Before Louis and Marilyn, the mean foraminiferal number on Penicillus capitulae was three times higher than on exposed Thalassia rhizomes and basal leaf bosses. After the hurricanes, the mean foraminiferal numbers on both plants increased and the mean foraminiferal number was six times greater on Penicillus capitulae than on Thalassia rhizomes. This was attributed to a reduction in predation or an increase in nutrient flux. Mean diversity, measured using the information function H, was greater on Thalassia rhizomes than on Penicillus capitulae, but did not differ on either plant before and after the hurricanes, nor did SHEBI detect an abundance biozone boundary coincident with the hurricanes. The hypothesis that hurricanes keep nearshore epiphytal foraminifera in a permanently pioneering sere is rejected.
The plants support three foraminiferal guilds: Guild I, a higher-energy guild intolerant of nutrient enrichment; Guild II, a guild of rapidly reproducing opportunists on short-lived substrates; and Guild III, a lower-energy guild tolerant of nutrient enrichment. The mean percentage abundances of the guilds were the same before and after the hurricanes. Thalassia rhizomes have a lifespan of three years, while Penicillus capitulae live for ~30 days. Time-series analysis found the monthly values of H and the percentage abundances of the three guilds on Thalassia rhizomes to fluctuate seasonally, H being low between November and May 1995 (the regional dry season). In contrast, H fluctuated from month to month on Penicillus capitulae. The lower diversity of the epiphytal foraminifera on Penicillus capitulae is a consequence of the plant’s short life span. The hurricanes’ impact on foraminiferal number but not on diversity accords with the diversity-stability hypothesis that predicts community resilience increases with species richness.
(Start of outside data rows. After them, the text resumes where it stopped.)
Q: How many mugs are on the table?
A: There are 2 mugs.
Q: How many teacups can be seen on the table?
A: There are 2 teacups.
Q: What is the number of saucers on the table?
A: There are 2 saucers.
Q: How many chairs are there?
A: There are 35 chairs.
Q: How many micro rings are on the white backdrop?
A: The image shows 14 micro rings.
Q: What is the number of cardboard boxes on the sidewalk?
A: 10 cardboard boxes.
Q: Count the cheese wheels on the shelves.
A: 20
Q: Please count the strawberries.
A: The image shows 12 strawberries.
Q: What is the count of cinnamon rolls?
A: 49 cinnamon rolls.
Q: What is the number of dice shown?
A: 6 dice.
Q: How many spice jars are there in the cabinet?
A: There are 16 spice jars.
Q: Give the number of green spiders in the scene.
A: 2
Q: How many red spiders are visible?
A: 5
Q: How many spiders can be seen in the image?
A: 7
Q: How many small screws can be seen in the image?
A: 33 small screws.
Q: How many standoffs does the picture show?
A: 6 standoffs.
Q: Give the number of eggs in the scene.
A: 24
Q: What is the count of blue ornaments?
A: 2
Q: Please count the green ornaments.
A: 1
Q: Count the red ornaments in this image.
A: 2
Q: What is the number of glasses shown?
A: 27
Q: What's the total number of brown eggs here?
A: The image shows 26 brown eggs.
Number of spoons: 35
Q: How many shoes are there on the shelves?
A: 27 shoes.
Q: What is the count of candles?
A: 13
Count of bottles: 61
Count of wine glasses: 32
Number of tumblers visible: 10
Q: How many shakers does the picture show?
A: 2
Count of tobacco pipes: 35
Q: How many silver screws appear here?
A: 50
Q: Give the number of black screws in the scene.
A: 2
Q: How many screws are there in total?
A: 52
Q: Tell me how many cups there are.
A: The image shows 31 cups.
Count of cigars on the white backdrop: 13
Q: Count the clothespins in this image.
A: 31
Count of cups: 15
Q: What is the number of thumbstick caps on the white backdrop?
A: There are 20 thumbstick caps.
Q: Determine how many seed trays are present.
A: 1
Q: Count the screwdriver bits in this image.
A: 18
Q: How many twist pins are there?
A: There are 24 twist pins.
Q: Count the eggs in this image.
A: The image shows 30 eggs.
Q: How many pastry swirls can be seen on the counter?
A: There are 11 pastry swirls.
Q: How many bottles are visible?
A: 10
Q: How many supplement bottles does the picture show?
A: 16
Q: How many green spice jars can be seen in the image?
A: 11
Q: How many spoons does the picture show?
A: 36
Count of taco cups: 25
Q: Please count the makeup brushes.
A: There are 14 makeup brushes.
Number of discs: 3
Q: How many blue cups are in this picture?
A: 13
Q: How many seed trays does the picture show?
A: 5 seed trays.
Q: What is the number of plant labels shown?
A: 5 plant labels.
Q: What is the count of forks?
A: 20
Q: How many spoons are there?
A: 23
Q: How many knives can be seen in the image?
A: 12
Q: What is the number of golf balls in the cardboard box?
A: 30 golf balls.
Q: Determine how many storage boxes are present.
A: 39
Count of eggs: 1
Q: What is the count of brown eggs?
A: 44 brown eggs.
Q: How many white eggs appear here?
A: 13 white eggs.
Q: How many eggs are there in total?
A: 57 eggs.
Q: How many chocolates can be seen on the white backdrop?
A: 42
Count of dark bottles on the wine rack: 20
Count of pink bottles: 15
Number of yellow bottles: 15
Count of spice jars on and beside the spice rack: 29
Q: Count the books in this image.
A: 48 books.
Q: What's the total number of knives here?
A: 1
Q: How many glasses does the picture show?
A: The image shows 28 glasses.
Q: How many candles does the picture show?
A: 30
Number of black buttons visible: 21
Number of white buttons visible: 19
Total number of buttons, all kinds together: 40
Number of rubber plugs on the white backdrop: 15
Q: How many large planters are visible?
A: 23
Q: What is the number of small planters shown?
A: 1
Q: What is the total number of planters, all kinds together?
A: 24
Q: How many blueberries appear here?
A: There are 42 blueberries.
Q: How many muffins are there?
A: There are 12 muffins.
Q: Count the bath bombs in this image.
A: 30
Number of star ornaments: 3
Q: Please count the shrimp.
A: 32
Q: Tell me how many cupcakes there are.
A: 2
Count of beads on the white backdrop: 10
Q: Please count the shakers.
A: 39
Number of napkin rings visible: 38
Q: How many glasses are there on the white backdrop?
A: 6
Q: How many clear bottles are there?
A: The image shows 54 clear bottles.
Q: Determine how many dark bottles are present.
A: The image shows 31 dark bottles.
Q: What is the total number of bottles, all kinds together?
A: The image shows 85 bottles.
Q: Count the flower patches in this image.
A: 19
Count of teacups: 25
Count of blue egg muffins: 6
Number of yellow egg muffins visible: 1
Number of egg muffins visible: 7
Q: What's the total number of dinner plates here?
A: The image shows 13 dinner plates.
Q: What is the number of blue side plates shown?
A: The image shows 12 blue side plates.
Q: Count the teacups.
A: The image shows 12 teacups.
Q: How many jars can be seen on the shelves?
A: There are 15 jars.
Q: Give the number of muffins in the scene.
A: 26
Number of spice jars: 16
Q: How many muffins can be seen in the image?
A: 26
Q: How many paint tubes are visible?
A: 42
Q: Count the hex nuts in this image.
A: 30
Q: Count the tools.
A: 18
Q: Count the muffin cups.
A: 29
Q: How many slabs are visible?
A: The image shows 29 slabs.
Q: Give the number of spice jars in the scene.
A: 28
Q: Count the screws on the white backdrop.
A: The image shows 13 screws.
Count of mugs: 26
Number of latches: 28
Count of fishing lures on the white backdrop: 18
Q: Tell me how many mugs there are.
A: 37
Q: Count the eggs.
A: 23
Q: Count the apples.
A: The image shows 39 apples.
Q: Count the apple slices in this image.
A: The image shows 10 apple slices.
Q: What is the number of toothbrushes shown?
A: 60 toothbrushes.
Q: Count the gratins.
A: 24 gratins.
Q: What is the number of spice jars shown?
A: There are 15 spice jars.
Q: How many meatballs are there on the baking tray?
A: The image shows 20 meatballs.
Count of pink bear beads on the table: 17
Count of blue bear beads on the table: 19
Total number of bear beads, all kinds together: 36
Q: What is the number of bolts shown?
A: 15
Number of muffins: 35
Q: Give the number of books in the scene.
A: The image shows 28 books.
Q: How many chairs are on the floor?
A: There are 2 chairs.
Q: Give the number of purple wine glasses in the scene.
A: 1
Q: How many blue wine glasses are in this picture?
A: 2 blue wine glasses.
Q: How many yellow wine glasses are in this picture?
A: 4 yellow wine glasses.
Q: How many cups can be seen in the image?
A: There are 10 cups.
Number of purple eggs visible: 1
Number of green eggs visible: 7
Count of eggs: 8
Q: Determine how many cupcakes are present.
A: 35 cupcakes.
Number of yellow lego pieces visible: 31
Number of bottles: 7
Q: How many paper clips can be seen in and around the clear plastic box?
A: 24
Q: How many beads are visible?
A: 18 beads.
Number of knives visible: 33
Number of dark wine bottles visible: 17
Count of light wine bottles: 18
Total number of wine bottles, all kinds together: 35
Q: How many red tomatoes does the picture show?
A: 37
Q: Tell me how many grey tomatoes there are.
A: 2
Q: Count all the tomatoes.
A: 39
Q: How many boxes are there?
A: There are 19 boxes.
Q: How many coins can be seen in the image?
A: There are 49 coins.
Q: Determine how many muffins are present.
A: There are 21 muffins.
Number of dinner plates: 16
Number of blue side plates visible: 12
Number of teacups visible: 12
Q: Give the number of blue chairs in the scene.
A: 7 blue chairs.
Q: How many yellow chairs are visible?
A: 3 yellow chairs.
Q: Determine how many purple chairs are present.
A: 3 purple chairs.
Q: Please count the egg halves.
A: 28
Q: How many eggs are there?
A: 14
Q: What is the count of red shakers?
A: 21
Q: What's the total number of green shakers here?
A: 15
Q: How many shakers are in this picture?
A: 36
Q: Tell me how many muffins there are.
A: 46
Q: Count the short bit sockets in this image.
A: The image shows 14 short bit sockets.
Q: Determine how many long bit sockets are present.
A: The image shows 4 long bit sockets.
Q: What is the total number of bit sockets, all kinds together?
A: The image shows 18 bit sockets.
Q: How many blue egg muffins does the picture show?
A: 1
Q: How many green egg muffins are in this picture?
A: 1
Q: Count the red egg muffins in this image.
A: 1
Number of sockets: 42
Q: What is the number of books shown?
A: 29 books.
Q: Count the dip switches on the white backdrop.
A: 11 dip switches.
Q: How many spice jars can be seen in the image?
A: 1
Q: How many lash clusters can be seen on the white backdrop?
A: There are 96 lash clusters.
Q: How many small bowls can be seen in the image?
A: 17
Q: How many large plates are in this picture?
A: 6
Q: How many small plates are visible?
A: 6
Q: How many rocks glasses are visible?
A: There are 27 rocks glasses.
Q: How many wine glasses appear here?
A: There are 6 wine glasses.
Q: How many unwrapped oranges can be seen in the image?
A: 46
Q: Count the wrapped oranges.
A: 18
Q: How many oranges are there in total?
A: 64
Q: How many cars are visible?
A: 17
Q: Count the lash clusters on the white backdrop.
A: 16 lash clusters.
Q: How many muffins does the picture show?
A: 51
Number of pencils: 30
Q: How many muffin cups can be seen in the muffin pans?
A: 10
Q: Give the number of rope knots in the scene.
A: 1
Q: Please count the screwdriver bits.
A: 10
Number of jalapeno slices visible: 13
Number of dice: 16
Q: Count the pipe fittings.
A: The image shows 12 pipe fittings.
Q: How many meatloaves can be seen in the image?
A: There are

The hurricanes rejuvenated epiphytal foraminiferal numbers, probably due to nutrient influx from rotting marine vegetation or decreased predator populations. Thus, beach clean-up in the aftermath of storms may have deleterious effects on nearshore foraminiferal populations by removing nutrients. It is recommended that the longer-lived plant, in this case Thalassia, be the source of epiphytal foraminifera used in monitoring nearshore environments.